Monsanto scores two patent victories, while radish patent gets uprooted
Source: ISB News Report
April/May 2012
On March 29, 2011, the Public Patent Foundation filed a preemptive against Monsanto and on behalf of family farmers, seed businesses, and organic farming agricultural organizations. The plaintiffs' success would prevent Monsanto from effectively raising a patent infringement suit against a farmer whose crops inadvertently contain Monsanto's patented genetically engineered (GE) seeds or patented GE traits. A judge found Monsanto's policy to abstain from exercising patent rights against inadvertent infringers to be a source of comfort, rather than worry.

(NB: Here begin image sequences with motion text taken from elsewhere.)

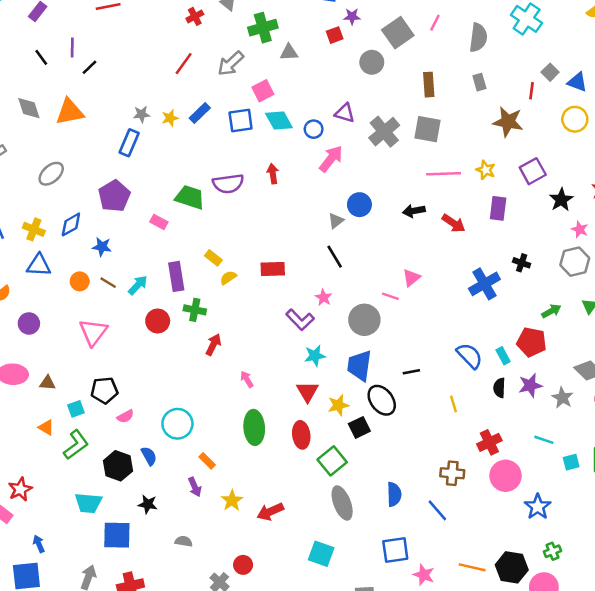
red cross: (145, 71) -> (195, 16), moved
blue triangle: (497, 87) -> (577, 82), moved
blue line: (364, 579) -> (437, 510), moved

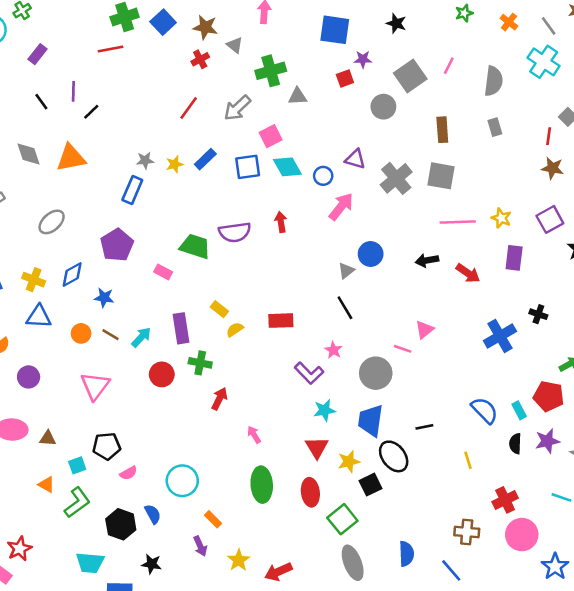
brown star: (508, 122) -> (552, 168), moved, size x0.7

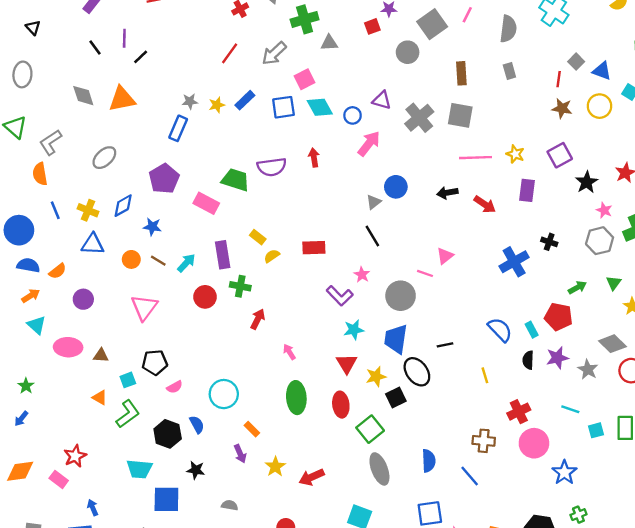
pink rectangle: (163, 272) -> (206, 203), size x1.5

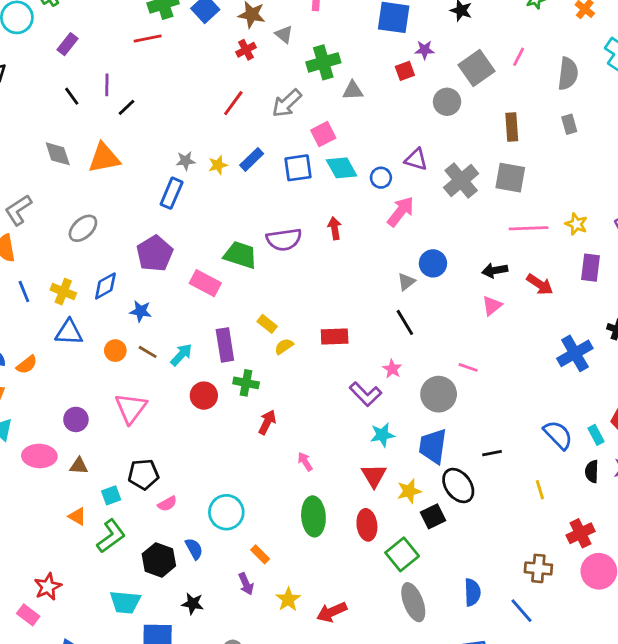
pink triangle: (445, 256) -> (492, 306), moved
purple circle: (83, 299) -> (76, 419), moved

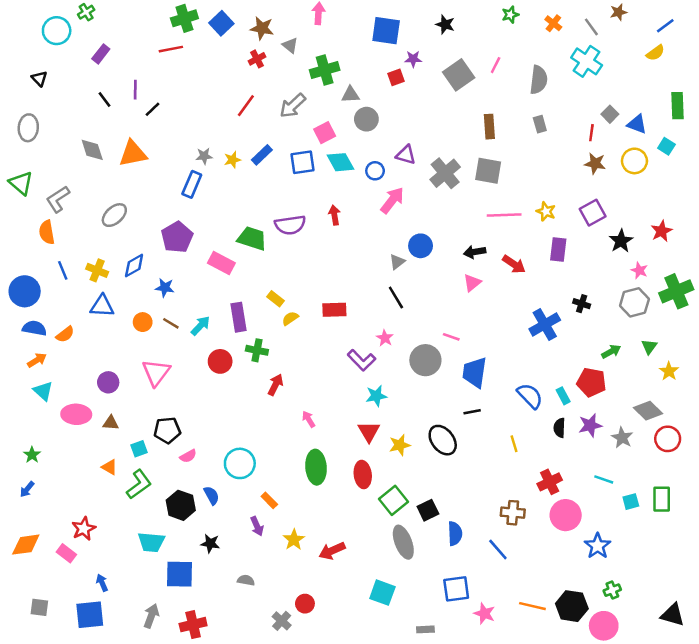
gray circle: (447, 102) -> (366, 119), moved
blue trapezoid: (433, 446) -> (475, 372), moved
black square: (433, 516) -> (428, 510), moved

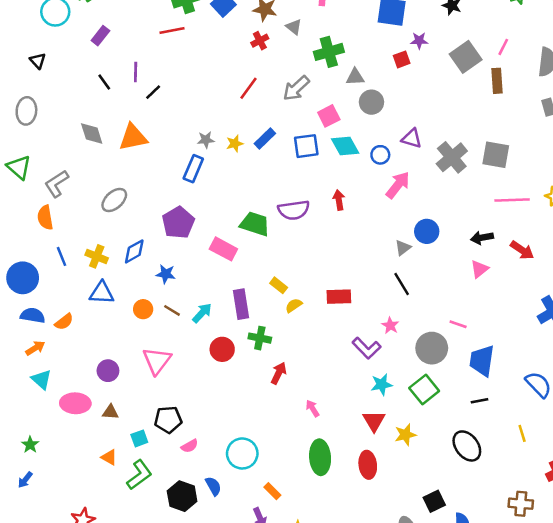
brown rectangle: (489, 127) -> (497, 81), moved
black ellipse: (443, 440) -> (467, 446), moved
green square: (393, 500) -> (424, 389), moved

During September 2011, President Barack Obama signed into law the Patent Reform Act, hailed as legislation that overhauls the US patent system for the first time since 1952. Among other changes, the Act transforms US patent law from a first-to-invent to a first-to-file system. The Federal Circuit decided one interference case on February 28, 2012: a dispute between Pioneer Hi-Bred International and Monsanto Technology. The court's decision leaves the burden of proving the earliest invention date on Pioneer's shoulders.
On January 31, 2012, a judge in the Court of the Hague considered the validity of a European patent on a new type of plant. The case started when Taste of Nature alleged that Cresco infringed its European patent by selling Red Radish Cress. The validity question hinged on an exclusion of patentability under article 53(b) of the European Patent Convention, which states that "European patents shall not be granted in respect of . . . essentially biological processes for the production of plants or animals." Deciding that Taste of Nature's invention involves "[o]nly a classical breeding process . . . a method of essentially a biological nature," the judge declared the patent invalid.